+++ Given entries +++
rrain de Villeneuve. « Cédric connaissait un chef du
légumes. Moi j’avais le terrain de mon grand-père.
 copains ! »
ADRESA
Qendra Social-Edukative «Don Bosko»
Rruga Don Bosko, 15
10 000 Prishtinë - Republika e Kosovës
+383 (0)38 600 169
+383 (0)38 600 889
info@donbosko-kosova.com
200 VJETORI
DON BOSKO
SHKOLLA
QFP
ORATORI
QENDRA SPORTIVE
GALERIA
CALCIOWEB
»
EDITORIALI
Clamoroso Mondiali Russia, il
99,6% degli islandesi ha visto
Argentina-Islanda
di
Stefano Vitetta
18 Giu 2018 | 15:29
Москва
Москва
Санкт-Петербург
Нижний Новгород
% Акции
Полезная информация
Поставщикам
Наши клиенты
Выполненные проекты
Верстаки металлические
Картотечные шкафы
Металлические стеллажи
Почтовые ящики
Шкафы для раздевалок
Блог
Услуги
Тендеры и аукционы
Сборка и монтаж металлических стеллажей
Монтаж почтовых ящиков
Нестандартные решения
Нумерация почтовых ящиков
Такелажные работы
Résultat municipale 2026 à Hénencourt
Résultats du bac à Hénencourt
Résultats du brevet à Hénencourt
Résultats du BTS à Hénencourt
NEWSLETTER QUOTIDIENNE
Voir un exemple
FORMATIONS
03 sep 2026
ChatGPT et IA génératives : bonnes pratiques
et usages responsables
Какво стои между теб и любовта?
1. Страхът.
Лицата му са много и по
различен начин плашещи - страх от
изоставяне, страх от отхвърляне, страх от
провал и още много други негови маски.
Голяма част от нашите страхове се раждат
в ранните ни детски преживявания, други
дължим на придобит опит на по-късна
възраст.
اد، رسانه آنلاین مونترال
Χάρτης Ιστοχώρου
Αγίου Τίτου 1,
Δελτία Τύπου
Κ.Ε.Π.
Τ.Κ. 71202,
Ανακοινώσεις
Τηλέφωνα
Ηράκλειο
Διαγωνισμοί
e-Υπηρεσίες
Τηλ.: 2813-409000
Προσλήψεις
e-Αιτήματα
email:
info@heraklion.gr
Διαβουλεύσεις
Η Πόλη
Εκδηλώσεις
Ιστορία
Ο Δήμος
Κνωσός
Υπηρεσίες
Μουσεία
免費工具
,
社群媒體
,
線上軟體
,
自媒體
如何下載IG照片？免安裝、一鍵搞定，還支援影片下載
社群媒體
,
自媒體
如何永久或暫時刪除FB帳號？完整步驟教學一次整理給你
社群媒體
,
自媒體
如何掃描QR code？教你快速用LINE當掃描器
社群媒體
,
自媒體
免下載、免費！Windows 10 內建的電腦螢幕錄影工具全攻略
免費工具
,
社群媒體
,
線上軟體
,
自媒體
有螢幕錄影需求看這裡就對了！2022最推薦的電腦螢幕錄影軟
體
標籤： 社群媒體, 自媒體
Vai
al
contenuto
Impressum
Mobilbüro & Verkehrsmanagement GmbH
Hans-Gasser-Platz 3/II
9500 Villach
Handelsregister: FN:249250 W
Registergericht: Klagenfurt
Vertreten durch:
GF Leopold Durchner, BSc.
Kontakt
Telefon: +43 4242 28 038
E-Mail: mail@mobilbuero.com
+++
* [Problem description] The entries are to be retyped in full, with no alteration.

* [Output for this task]
rrain de Villeneuve. « Cédric connaissait un chef du
légumes. Moi j’avais le terrain de mon grand-père.
 copains ! »
ADRESA
Qendra Social-Edukative «Don Bosko»
Rruga Don Bosko, 15
10 000 Prishtinë - Republika e Kosovës
+383 (0)38 600 169
+383 (0)38 600 889
info@donbosko-kosova.com
200 VJETORI
DON BOSKO
SHKOLLA
QFP
ORATORI
QENDRA SPORTIVE
GALERIA
CALCIOWEB
»
EDITORIALI
Clamoroso Mondiali Russia, il
99,6% degli islandesi ha visto
Argentina-Islanda
di
Stefano Vitetta
18 Giu 2018 | 15:29
Москва
Москва
Санкт-Петербург
Нижний Новгород
% Акции
Полезная информация
Поставщикам
Наши клиенты
Выполненные проекты
Верстаки металлические
Картотечные шкафы
Металлические стеллажи
Почтовые ящики
Шкафы для раздевалок
Блог
Услуги
Тендеры и аукционы
Сборка и монтаж металлических стеллажей
Монтаж почтовых ящиков
Нестандартные решения
Нумерация почтовых ящиков
Такелажные работы
Résultat municipale 2026 à Hénencourt
Résultats du bac à Hénencourt
Résultats du brevet à Hénencourt
Résultats du BTS à Hénencourt
NEWSLETTER QUOTIDIENNE
Voir un exemple
FORMATIONS
03 sep 2026
ChatGPT et IA génératives : bonnes pratiques
et usages responsables
Какво стои между теб и любовта?
1. Страхът.
Лицата му са много и по
различен начин плашещи - страх от
изоставяне, страх от отхвърляне, страх от
провал и още много други негови маски.
Голяма част от нашите страхове се раждат
в ранните ни детски преживявания, други
дължим на придобит опит на по-късна
възраст.
اد، رسانه آنلاین مونترال
Χάρτης Ιστοχώρου
Αγίου Τίτου 1,
Δελτία Τύπου
Κ.Ε.Π.
Τ.Κ. 71202,
Ανακοινώσεις
Τηλέφωνα
Ηράκλειο
Διαγωνισμοί
e-Υπηρεσίες
Τηλ.: 2813-409000
Προσλήψεις
e-Αιτήματα
email:
info@heraklion.gr
Διαβουλεύσεις
Η Πόλη
Εκδηλώσεις
Ιστορία
Ο Δήμος
Κνωσός
Υπηρεσίες
Μουσεία
免費工具
,
社群媒體
,
線上軟體
,
自媒體
如何下載IG照片？免安裝、一鍵搞定，還支援影片下載
社群媒體
,
自媒體
如何永久或暫時刪除FB帳號？完整步驟教學一次整理給你
社群媒體
,
自媒體
如何掃描QR code？教你快速用LINE當掃描器
社群媒體
,
自媒體
免下載、免費！Windows 10 內建的電腦螢幕錄影工具全攻略
免費工具
,
社群媒體
,
線上軟體
,
自媒體
有螢幕錄影需求看這裡就對了！2022最推薦的電腦螢幕錄影軟
體
標籤： 社群媒體, 自媒體
Vai
al
contenuto
Impressum
Mobilbüro & Verkehrsmanagement GmbH
Hans-Gasser-Platz 3/II
9500 Villach
Handelsregister: FN:249250 W
Registergericht: Klagenfurt
Vertreten durch:
GF Leopold Durchner, BSc.
Kontakt
Telefon: +43 4242 28 038
E-Mail: mail@mobilbuero.com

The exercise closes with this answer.